In an editorial Friday supporting the governor’s mandates, the Los Angeles Times alleged that the gas-only utility “knew the wells at Aliso Canyon were corroding and failing at an increasing rate, but there are no rules mandating frequent inspections. The leaking well didn’t have a working safety valve.”

The LA Times praised Brown for directing state regulatory agencies to study the “long-term viability of natural gas storage facilities” from both safety and climate change perspectives. The newspaper called for closer regulation of the industry.

Separately, a member of the Save Porter Ranch residents’ activist group that is suing SoCalGas told NGI that the utility and government health agency claims that there are no health risks related to the leak for nearby residents may soon be rebuked by two University of California environmental scientists, contending that besides the odorant mercaptans, the leak contains other air toxics, including cancer-causing benzene.

In response to inquiries from NGI, both SoCalGas, state health and Los Angeles County health officials reiterated that based on daily air samplings exposure to the leak emissions “generally are not expected to lead to permanent or long-term health problems.”

In the midst of a myriad of economic, political, regulatory, community and operating issues, SoCalGas reiterated that it is focused on fixing the leak, paying all the costs, responding to residents’ complaints and still operating its gas system serving 22 million people without the threat of service disruptions. On Friday, NGI sought updated information on the level of gas still in storage and the rate of withdrawals this week, given that injections have been stopped since the leak was discovered.

SoCalGas representatives did not immediately respond.

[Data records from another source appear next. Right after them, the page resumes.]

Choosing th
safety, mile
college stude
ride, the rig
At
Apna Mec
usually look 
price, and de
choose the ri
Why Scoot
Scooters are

In the days and weeks ahead another area of concern for the utility and its parent company will be the ultimate cost of this leak and its financial impacts on Sempra Energy (see related story).

California natural gas traders are warily eyeing developments (see Daily GPI, Jan. 8). “The market impact depends on how Aliso Canyon affects southern California’s ability to import gas. If you are de-rating northern and southern zone import capacity then that can affect the relationship between SoCal Border Avg., El Paso Mainline and the SoCal Citygate system,” said an analyst with EnergyGPS, a Portland, OR-based power and natural gas market and consulting firm.

“If you can’t move gas from the Border into SoCal Citygate, then there will be a decoupling of those prices.”